> **Source material**:
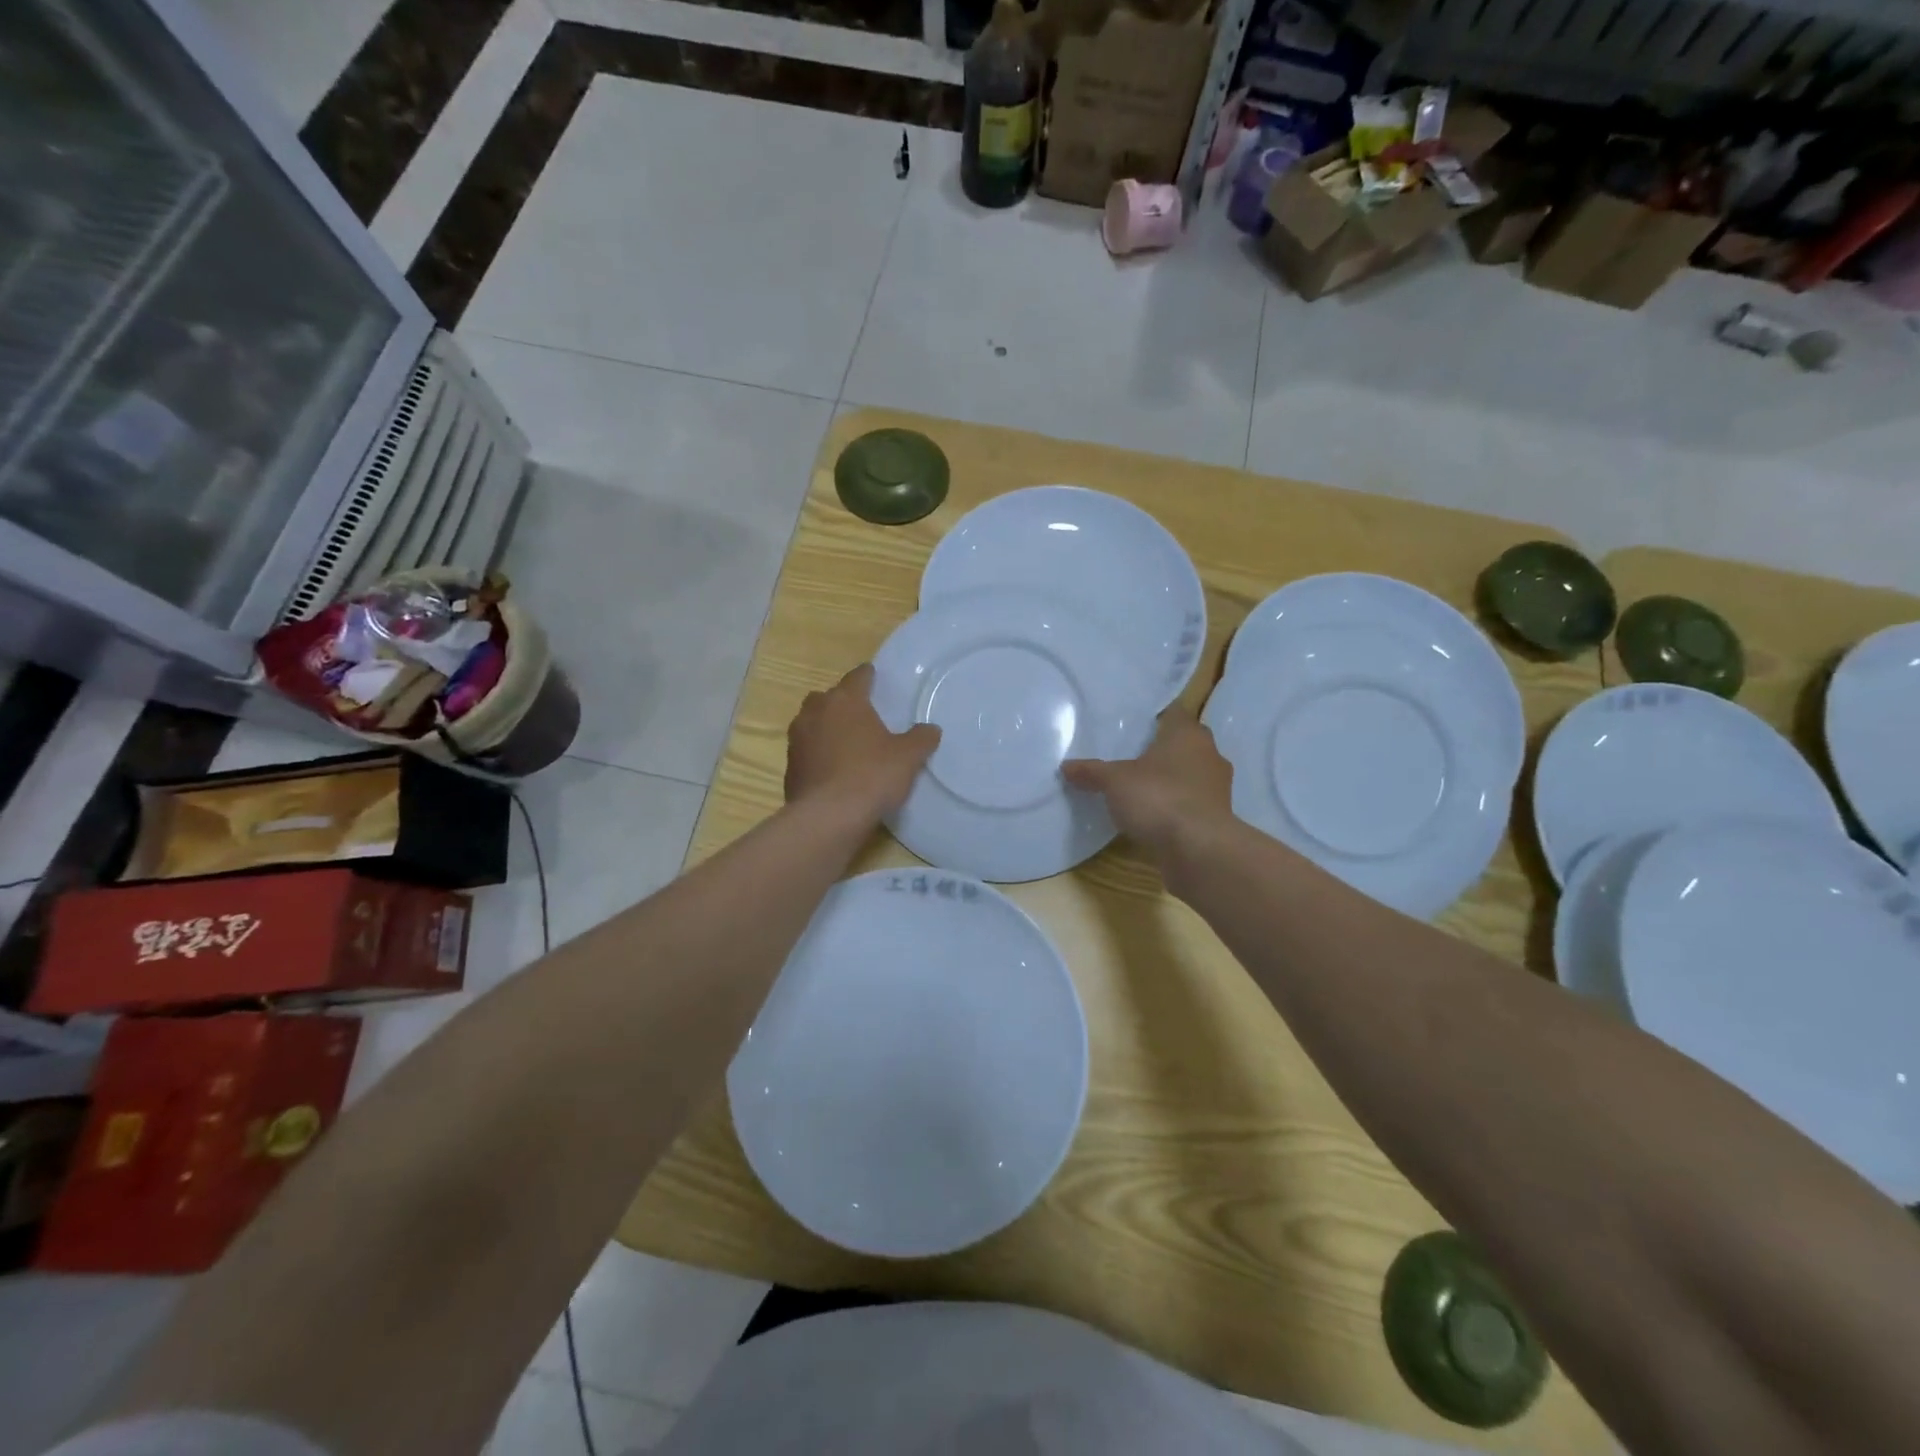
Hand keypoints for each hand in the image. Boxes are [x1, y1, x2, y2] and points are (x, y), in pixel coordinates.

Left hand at [785, 663, 940, 822]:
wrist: (828, 817)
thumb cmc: (871, 775)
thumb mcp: (908, 757)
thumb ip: (921, 739)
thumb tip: (930, 729)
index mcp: (845, 700)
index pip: (857, 677)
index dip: (868, 676)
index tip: (874, 676)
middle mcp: (816, 712)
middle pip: (828, 697)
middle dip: (841, 701)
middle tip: (860, 713)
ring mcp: (798, 739)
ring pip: (811, 722)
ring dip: (825, 727)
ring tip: (845, 741)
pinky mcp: (790, 766)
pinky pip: (806, 751)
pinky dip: (817, 754)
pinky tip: (832, 769)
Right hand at [1062, 707, 1233, 868]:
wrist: (1199, 850)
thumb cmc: (1159, 798)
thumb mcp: (1114, 782)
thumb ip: (1091, 772)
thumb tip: (1066, 766)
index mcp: (1188, 734)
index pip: (1175, 714)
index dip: (1156, 718)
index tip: (1135, 727)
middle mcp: (1209, 754)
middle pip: (1184, 744)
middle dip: (1162, 750)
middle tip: (1132, 757)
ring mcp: (1218, 787)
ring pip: (1191, 774)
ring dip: (1171, 780)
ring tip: (1141, 789)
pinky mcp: (1218, 817)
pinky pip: (1193, 803)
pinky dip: (1177, 806)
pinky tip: (1155, 817)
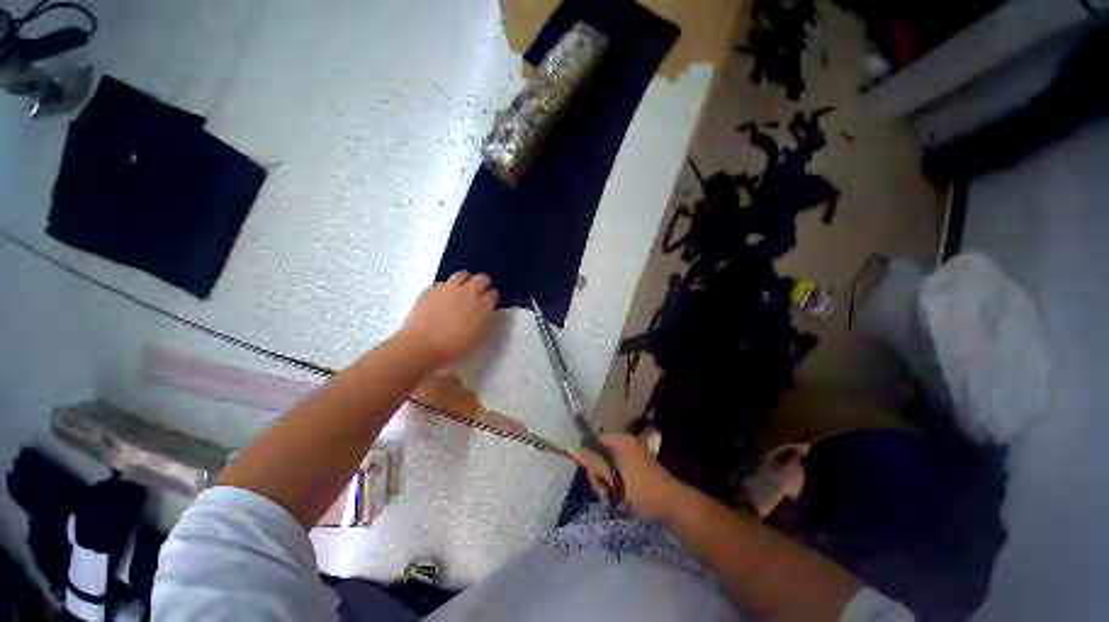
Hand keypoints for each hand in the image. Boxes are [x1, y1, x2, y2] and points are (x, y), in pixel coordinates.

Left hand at [399, 271, 498, 368]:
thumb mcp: (478, 337)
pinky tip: (442, 299)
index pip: (493, 294)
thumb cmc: (453, 348)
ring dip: (465, 281)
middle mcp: (469, 292)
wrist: (422, 346)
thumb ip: (484, 319)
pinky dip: (446, 288)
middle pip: (482, 278)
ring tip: (460, 293)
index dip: (491, 299)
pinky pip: (444, 282)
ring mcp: (450, 288)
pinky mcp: (432, 289)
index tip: (488, 305)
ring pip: (463, 274)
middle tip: (478, 295)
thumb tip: (484, 311)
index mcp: (483, 306)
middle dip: (482, 284)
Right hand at [573, 433, 684, 519]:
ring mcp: (632, 456)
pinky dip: (614, 484)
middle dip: (597, 473)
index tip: (591, 475)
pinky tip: (617, 496)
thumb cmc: (639, 485)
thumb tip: (571, 448)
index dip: (589, 456)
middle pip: (601, 454)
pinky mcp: (636, 469)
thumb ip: (591, 461)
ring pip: (608, 466)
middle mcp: (626, 444)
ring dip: (605, 481)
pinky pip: (617, 472)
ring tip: (610, 497)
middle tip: (602, 491)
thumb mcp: (612, 474)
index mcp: (621, 440)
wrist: (670, 504)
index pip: (596, 440)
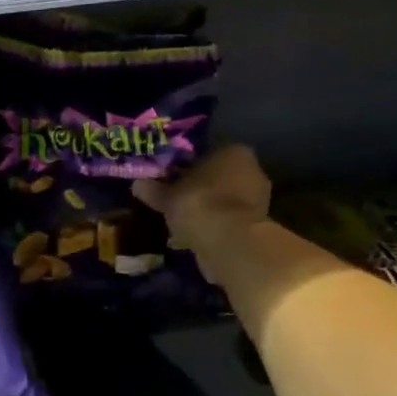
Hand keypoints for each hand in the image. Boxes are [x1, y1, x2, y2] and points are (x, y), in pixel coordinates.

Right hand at [134, 144, 271, 278]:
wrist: (230, 243)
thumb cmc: (199, 204)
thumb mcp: (167, 196)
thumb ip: (154, 189)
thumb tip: (137, 184)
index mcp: (234, 152)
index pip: (209, 153)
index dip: (188, 166)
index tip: (172, 178)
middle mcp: (253, 172)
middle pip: (220, 177)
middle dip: (200, 188)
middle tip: (176, 199)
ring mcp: (259, 201)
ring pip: (225, 201)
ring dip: (208, 210)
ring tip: (182, 222)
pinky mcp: (259, 228)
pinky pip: (230, 222)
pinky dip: (215, 228)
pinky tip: (195, 238)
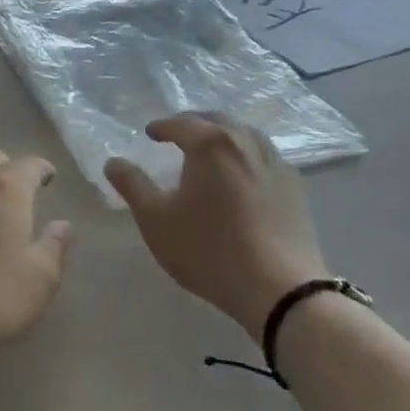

> **What you need to do**: Repeat the listing in full and to the letter, excluding every image.

> **Exercise output**:
Hand keypoints for each hand in the image. Boxes are [x1, y1, x2, y2] and points are (x, y), in pixel coordinates.

Left hand at [785, 663, 940, 822]:
wrist: (828, 817)
thumb cmc: (871, 775)
thumb mcp: (908, 757)
thumb ip: (921, 739)
thumb tip: (930, 729)
index mcp: (845, 700)
index pip: (857, 677)
index dip: (868, 676)
index tip: (874, 676)
middle mcp: (816, 712)
middle pip: (828, 697)
middle dip: (841, 701)
middle tip: (860, 713)
ring mcp: (798, 739)
ring pip: (811, 722)
ring dip: (825, 727)
ring tip: (845, 741)
pinky mcp: (790, 766)
pinky pip: (806, 751)
pinky dip: (817, 754)
pinky tip: (832, 769)
Right hand at [1062, 707, 1233, 868]:
wrist: (1199, 850)
thumb cmc: (1159, 798)
thumb mcp: (1114, 782)
thumb ip: (1091, 772)
thumb tip: (1066, 766)
index mcp: (1188, 734)
index pip: (1175, 714)
index dip: (1156, 718)
index tip: (1135, 727)
middle mcp: (1209, 754)
middle pip: (1184, 744)
middle dip: (1162, 750)
middle tip: (1132, 757)
ring mcp: (1218, 787)
ring pip: (1191, 774)
ring dip: (1171, 780)
ring tip: (1141, 789)
pinky mcp: (1218, 817)
pinky pip: (1193, 803)
pinky dip: (1177, 806)
pinky tip: (1155, 817)
Hand keypoints for each hand in the image. Boxes are [x1, y1, x2, y2] and points are (x, y), in pixel coordinates.

Left hand at [399, 271, 498, 368]:
thumb mcp: (478, 337)
pinky tip: (442, 299)
index pip: (493, 294)
thumb cmc: (453, 348)
ring dip: (465, 281)
middle mcp: (469, 292)
wrist: (422, 346)
thumb ip: (484, 319)
pinky dip: (446, 288)
middle pip: (482, 278)
ring tip: (460, 293)
index dip: (491, 299)
pinky pip: (444, 282)
ring mcp: (450, 288)
pinky mcp: (432, 289)
index tip: (488, 305)
ring pip: (463, 274)
middle tip: (478, 295)
thumb tip: (484, 311)
index mcp: (483, 306)
middle dip: (482, 284)
Right hand at [573, 433, 684, 519]:
ring mcp: (632, 456)
pinky dip: (614, 484)
middle dip: (597, 473)
index tip: (591, 475)
pinky tip: (617, 496)
thumb cmc: (639, 485)
thumb tip: (571, 448)
index dip: (589, 456)
middle pip: (601, 454)
pinky mcp: (636, 469)
thumb ip: (591, 461)
ring pip: (608, 466)
middle mcp: (626, 444)
ring dip: (605, 481)
pinky pip: (617, 472)
ring tip: (610, 497)
middle tip: (602, 491)
thumb mcp: (612, 474)
index mcp: (621, 440)
wrist: (670, 504)
index pip: (596, 440)
Hand keypoints for each hand in the image. Boxes are [x1, y1, x2, y2] and points are (x, y), in pixel coordinates.

Right hand at [134, 144, 271, 278]:
wrist: (230, 243)
thumb cmc: (199, 204)
thumb mcp: (167, 196)
thumb ip: (154, 189)
thumb tip: (137, 184)
index mcp: (234, 152)
index pip: (209, 153)
index dip: (188, 166)
index tip: (172, 178)
middle mcp: (253, 172)
middle pip: (220, 177)
middle dip: (200, 188)
middle tip: (176, 199)
ring mcp: (259, 201)
ring pip: (225, 201)
ring dip: (208, 210)
ring tip: (182, 222)
pinky mcp: (259, 228)
pinky pip: (230, 222)
pinky dip: (215, 228)
pinky tip: (195, 238)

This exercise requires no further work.